Good news on the home front: A new research report by SNL Kagan predicts a rosy future for the U.S. cable industry, despite oft-repeated assertions from naysayers that rampant cord-cutting would lead to its demise.
Cord-cutting isn’t going away, but cable companies’ efforts to stem the phenomenon have apparently been working. The researchers behind the report attribute the expected uptick to two factors: broadband and bundling.
According to the report, from the period of 2016 to 2026, residential revenues will increase from about $108 billion to $117 billion, and commercial revenues will contribute to an increase in total industry revenue from $103 billion to $140 billion.
The bulk of that revenue, however, is due to high-speed internet subscriptions. Cable companies’ share of the U.S. broadband market is expected to grow substantially, increasing by more than 8 million users over the next 10 years. That’s 1.6 times the number of projected video subscriptions.
Cord-cutting will continue, but at a slower rate than in the past.
In fact, cord-cutting is less worrisome than cord-shaving, according to Lenoir and Olgeirson. Even if fewer people cut the cord completely, most aren’t likely to stop looking for small ways to shave their cable bill. In fact, the total revenue generated from residential video services is expected to fall at a CAGR of -0.5 percent in the years to come. Trading down impacts not only cable companies but cable networks as well, making the trend even more impactful.

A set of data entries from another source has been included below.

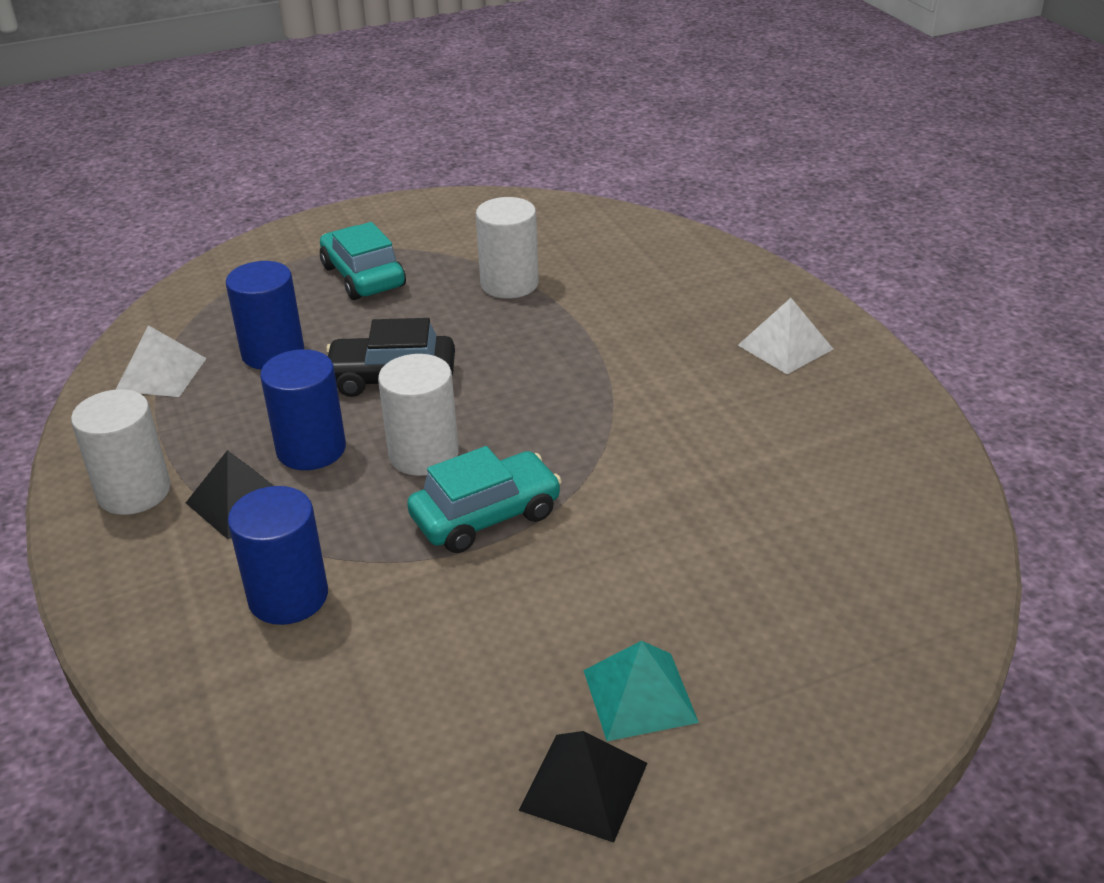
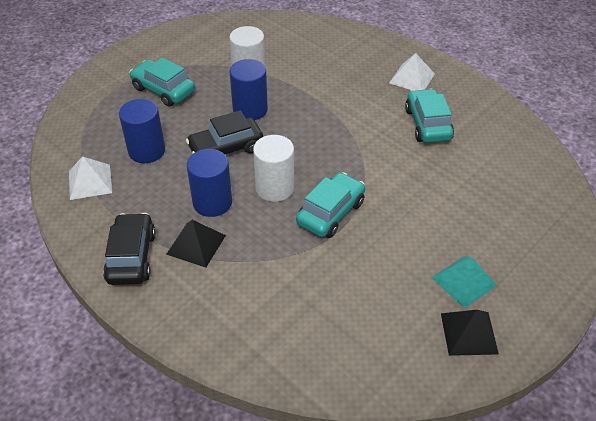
camera: 25 degrees left, 10 degrees up
(134, 492) = (131, 257): white cylinder -> black car
(288, 597) = (262, 288): blue cylinder -> blue cylinder (250, 109)
(761, 424) = (427, 124): none -> turquoise car

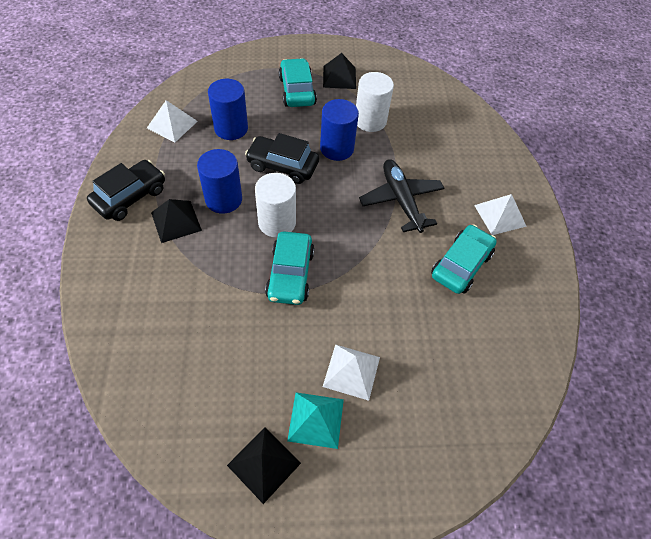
camera: 40 degrees right, 10 degrees up
(184, 60) = (339, 77): none -> black pyramid
(330, 212) = (290, 274): turquoise car -> turquoise car turned 105 degrees clockwise
(339, 112) = (401, 200): none -> black plane
(447, 237) = (351, 371): none -> white pyramid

Still, the big picture is optimistic. As the researchers explain, “Like many industries, cable isn’t immune to shifting preferences, but continued growth in broadband may propel revenue growth on both the residential and commercial end. Despite ongoing declines in video, the next 10 years look pretty good for this sector.”
Cable operators are clearly finding ways to stay relevant into the near future, but who knows what changes the next 10 years will bring? What the future cable company looks like is anyone’s guess.